Australia can achieve 25% emissions cut by 2020, concludes report
Last updated on 9 August 2013, 3:38 pm
A report has found that Australia can deliver on its Copenhagen pledge to cut emissions by 25% by 2020
By Sophie Yeo
Australia can achieve a 25% cut in its carbon pollution by 2020 through its carbon pricing and emissions limiting schemes, according to new analysis by The Climate Institute.
The study, which was conducted for the World Resources Institute’s Open Climate Network, found that Australia could meet its pledge under the Copenhagen Accord to reduce its emissions by 25% below 2000 levels by 2020.
But, it says, this is only achievable if stable support for investments in clean energy and energy efficiency is forthcoming.
The 25% target set out by the Copenhagen pledge only had to be achieved in the event of an ambitious global deal capable of stabilising levels of greenhouse gases in the atmosphere at 450 ppm or lower.
In the absence of such a deal, Australia has agreed to reduce its emissions by 15%, but again only on the condition that major developing economies commit to substantially reducing their emissions, and that other advanced economies take on comparable commitments.

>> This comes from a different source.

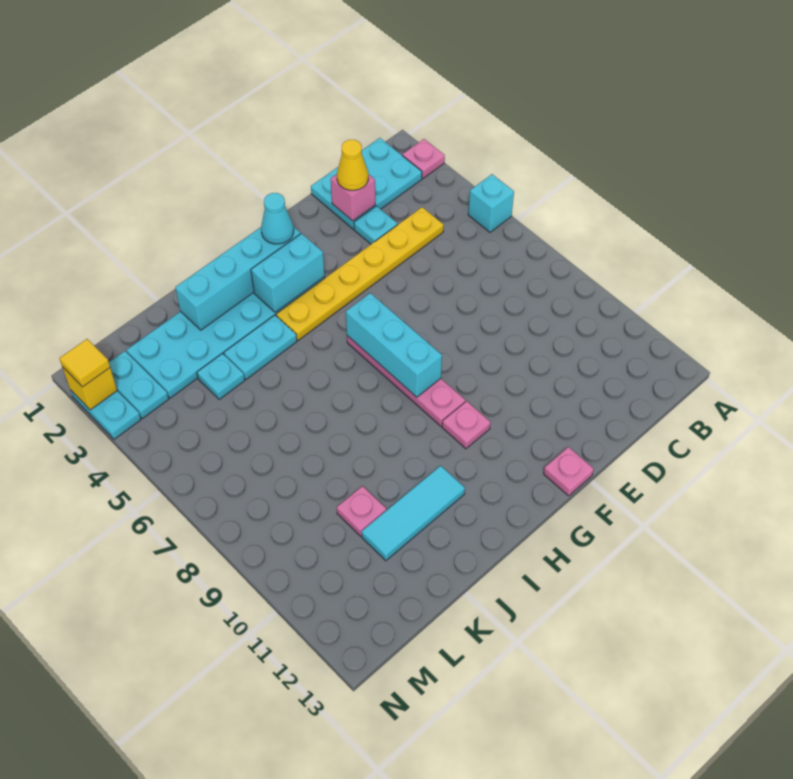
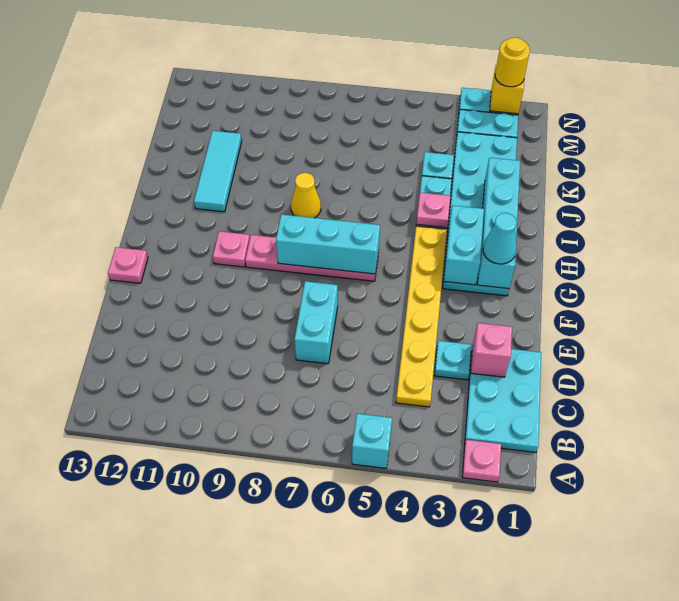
yellow cone D2 level 3 -> yellow cone I8 level 1
none -> cyan brick D7:E7 level 1
pink plate K10 level 1 -> pink plate I4 level 2
yellow tile N2 level 3 -> yellow round brick N2 level 3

It has pledged to an unconditional 5% reduction, which would actually require a 23% decline from the business-as-usual trend of emissions.
“The world needs ambitious action on climate change and with a credible climate policy Australia can act as an example to others,” said Jennifer Morgan, director of the Climate and Energy Program at the World Resources Institute.
“Australia’s emissions trading scheme gives it flexibility in its approach, while the legislated limits give the world confidence that Australia will achieve its national reduction goals.”
Both of Australia’s major political parties support cutting carbon pollution between 5 and 25% by 2020, although there is major discord over how this is to be achieved.
According to the report, one of the main risks to Australia’s carbon reduction is the ongoing policy uncertainty surrounding the future of its carbon pricing mechanism and its Large-Scale Renewable Energy Target.
This is exacerbated by the promises of the Coalition to repeal any carbon pricing system – both the current carbon tax and the replacement ETS that is due to commence in 2014 – should they get into power at the forthcoming election on 7 September.
Unless the Coalition signals a credible alternative carbon pricing system, Australia’s potential to reach the 25% target will be diminished.
The report says, “In the absence of such a signal, investments that go ahead will attract higher risk premiums, increasing the cost of the low-carbon transition in Australia.”